« L’Union européenne considère que le transfert par la force du pouvoir survenu à Madagascar le 17 mars 2009 constitue une violation flagrante des éléments essentiels repris à l’article 9 de l’Accord de Cotonou ».
« Au titre de l’article 96 de l’Accord, elle s’est engagée dans un dialogue politique avec le pouvoir en place qui a conduit à l’ouverture de consultations afin d’examiner la situation et les possibles solutions pour un retour rapide à l’ordre constitutionnel ».
« Au cours de la réunion d’ouverture de ces consultations, qui a eu lieu à Bruxelles le 6 juillet 2009, l’Union européenne n’a pas pu noter de propositions satisfaisantes de la partie malgache ».
« Les propositions et engagements de la partie malgache restent dans un cadre non constitutionnel, ne présentant pas de perspectives crédibles - pour le moment - pour un retour à l’ordre constitutionnel dans le court terme ».
« Ceci n’ouvre donc pas la possibilité d’un appui européen à la mise en œuvre de ce processus ».
C’est la première partie des conclusions de l’Union européenne, suite aux consultations avec Madagascar à Bruxelles ce 6 juillet 2009. Ces conclusions sont officielles. Elles proviennent de l’Ambassade d’Allemagne qui exerce localement la présidence de l’Union européenne pour le compte de la Suède, non représentée au niveau de l’ambassadeur à Antananarivo.
La deuxième partie, ci-dessous, réitère les recommandations que l’Union européenne a déjà répété à plusieurs reprises, à savoir une accord consensuel, en somme une charte avec tous les protagonistes pour un retour à l’ordre constitutionnel. Elle confirme la nécessité de remise en selle des négociations sous l’égide du Groupe international de contact. Cette deuxième partie met un accent particulier également sur la disponibilité de l’Union au dialogue si et seulement si la Haute Autorité de Transition s’engage dans cette voie inclusive et consensuelle.

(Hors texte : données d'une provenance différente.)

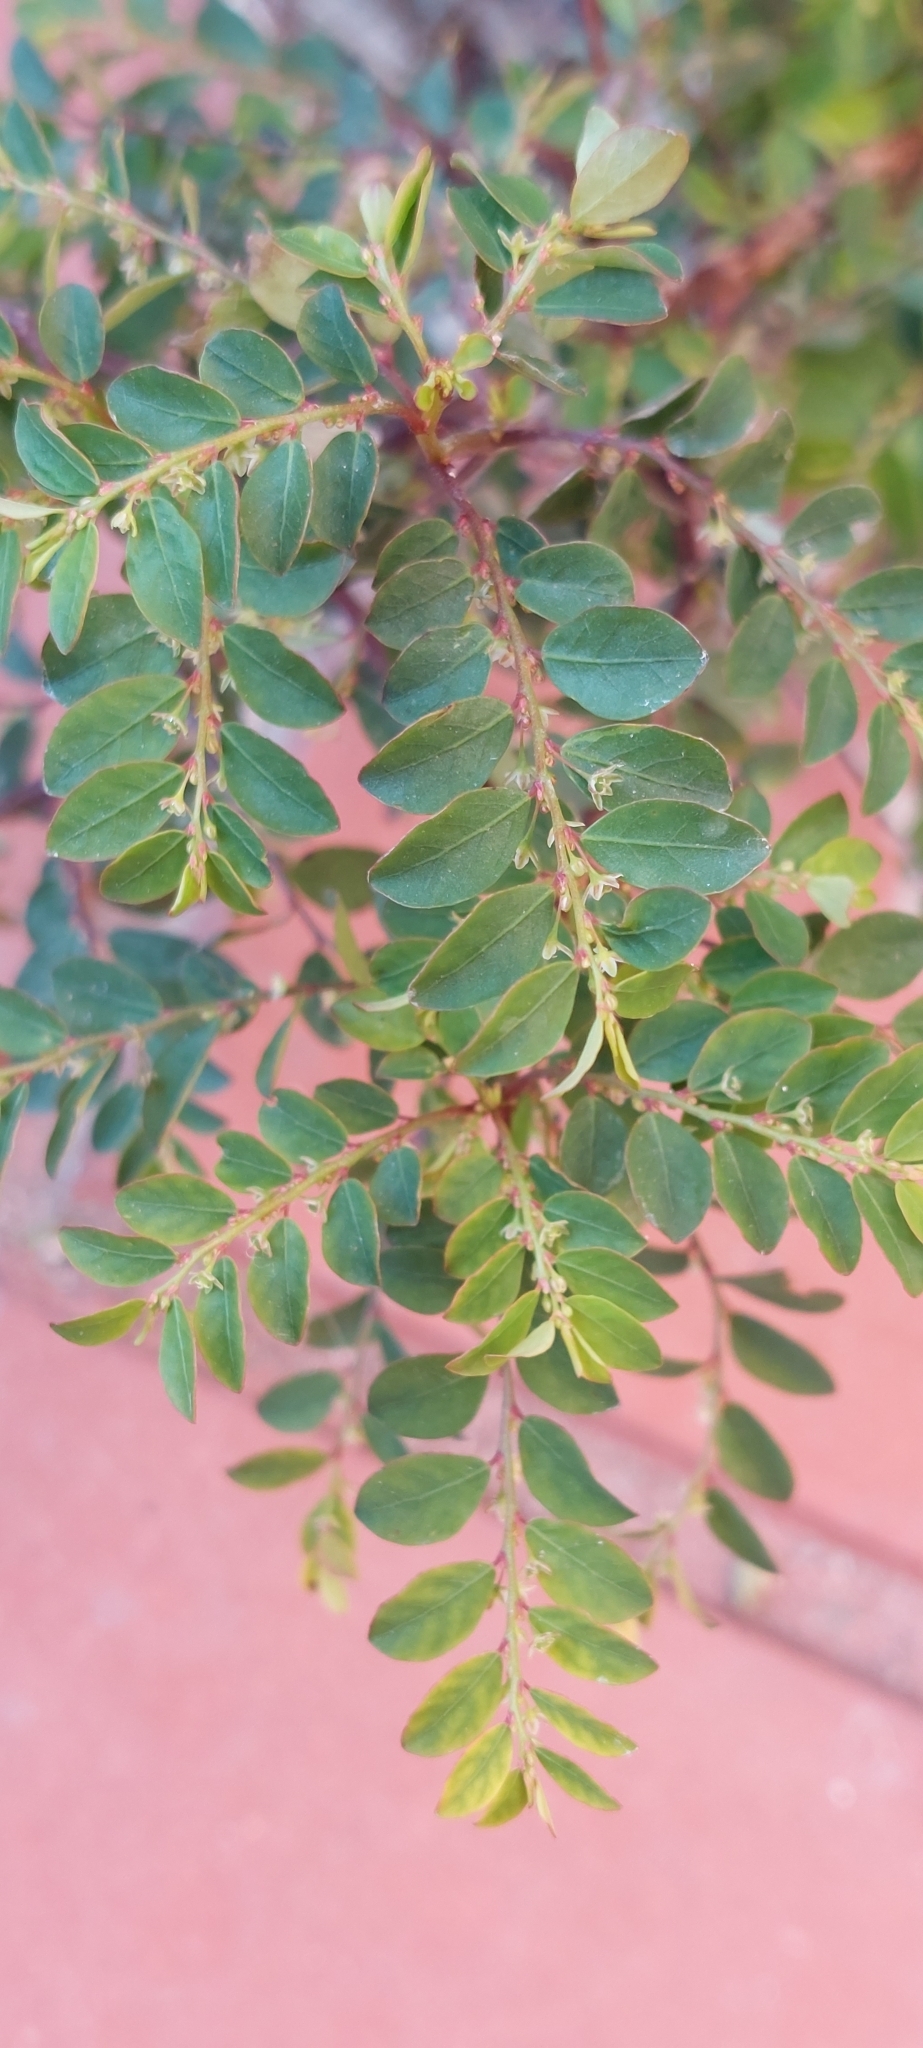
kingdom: Plantae
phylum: Tracheophyta
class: Magnoliopsida
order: Malpighiales
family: Phyllanthaceae
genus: Phyllanthus
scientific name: Phyllanthus tenellus
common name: Mascarene island leaf-flower
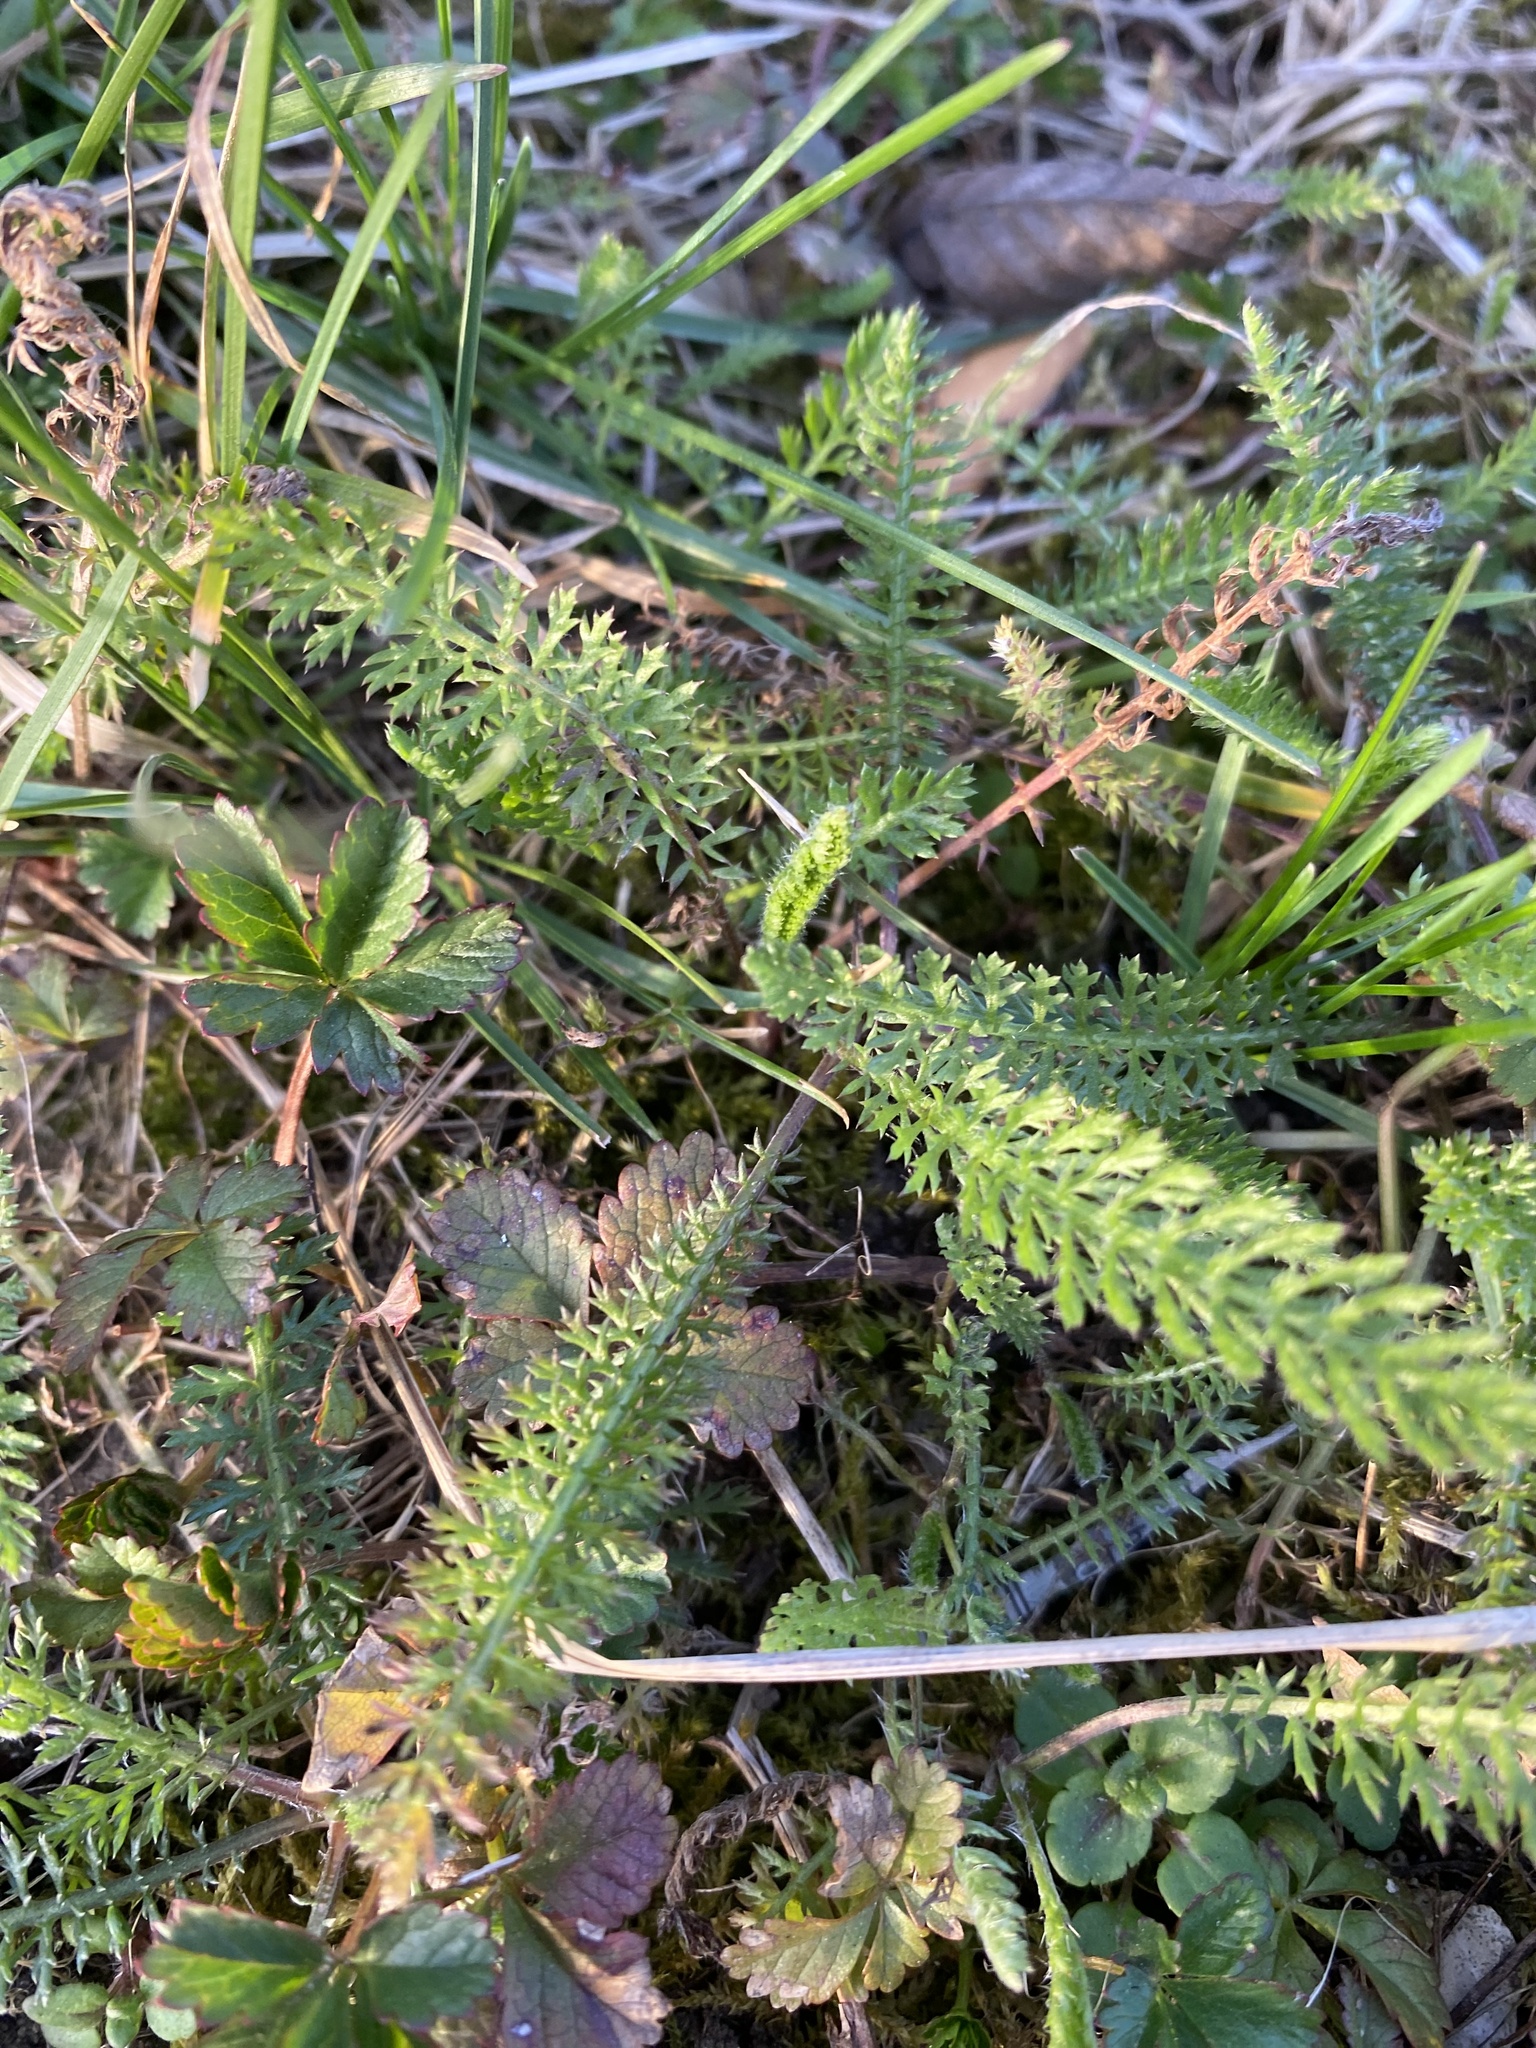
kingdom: Plantae
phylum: Tracheophyta
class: Magnoliopsida
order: Asterales
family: Asteraceae
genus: Achillea
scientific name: Achillea millefolium
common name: Yarrow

« L’Union européenne encourage la Haute Autorité de la Transition malgache de continuer leurs contacts avec les forces politiques malgaches sous l’égide du Groupe de Contact International afin d’arriver à un accord consensuel permettant un retour à l’ordre constitutionnel. L’Union européenne se tient prête à réexaminer sa position dès qu’une feuille de route dans ce sens sera agréée entre les forces politiques malgaches ».
« Dans un esprit d’ouverture au dialogue et en pleine connaissance de la complexe situation politique malgache, l’Union européenne réitère son souhait de rester à l’écoute de possibles développements positifs à Madagascar ».
« Dans l’attente de propositions adéquates par la partie malgache et tant que la situation de graves manquements aux éléments essentiels décrits par l’Accord de Cotonou perdurera sans améliorations notables, la Communauté européenne maintient les mesures prudentielles déjà en place. Les activités de coopération en cours restent suspendues à l’exception de l’aide à caractère humanitaire et de certains programmes et projets bénéficiant directement aux populations ».
« Le dialogue politique renforcé, dans le cadre de l’article 8 de Cotonou, sera maintenu comme moyen important de discussion avec les autorités malgaches et pour les inciter à travailler dans un processus de transition aboutissant au retour à la légalité constitutionnelle ».
Pour l’Union européenne, on peut dire que la rencontre a plutôt déçu. Un haut responsable qui a participé au « dialogue politique » s’est déclaré déçu car il s’attendait à une feuille de route et des démarches auxquelles tous les protagonistes de la crise adhèrent. Ce qui ne fut pas le cas.
En tout cas, selon Stefano Manservisi, Directeur général du Département aide et développement de la Commission européenne, Madagascar n’a pas encore satisfait. Il n’a pas réussi à débloquer les 630 millions d’euros d’aide gelés pour cause de non respect de l’ordre constitutionnel que lui imposent les Accords de Cotonou dont il est signataire. Il faut dire que certains participants ont admis que l’Union européenne a du dialoguer avec un régime non constitutionnel malgré elle, afin de rétablir l’ordre légal et démocratique et au nom du « dialogue politique ».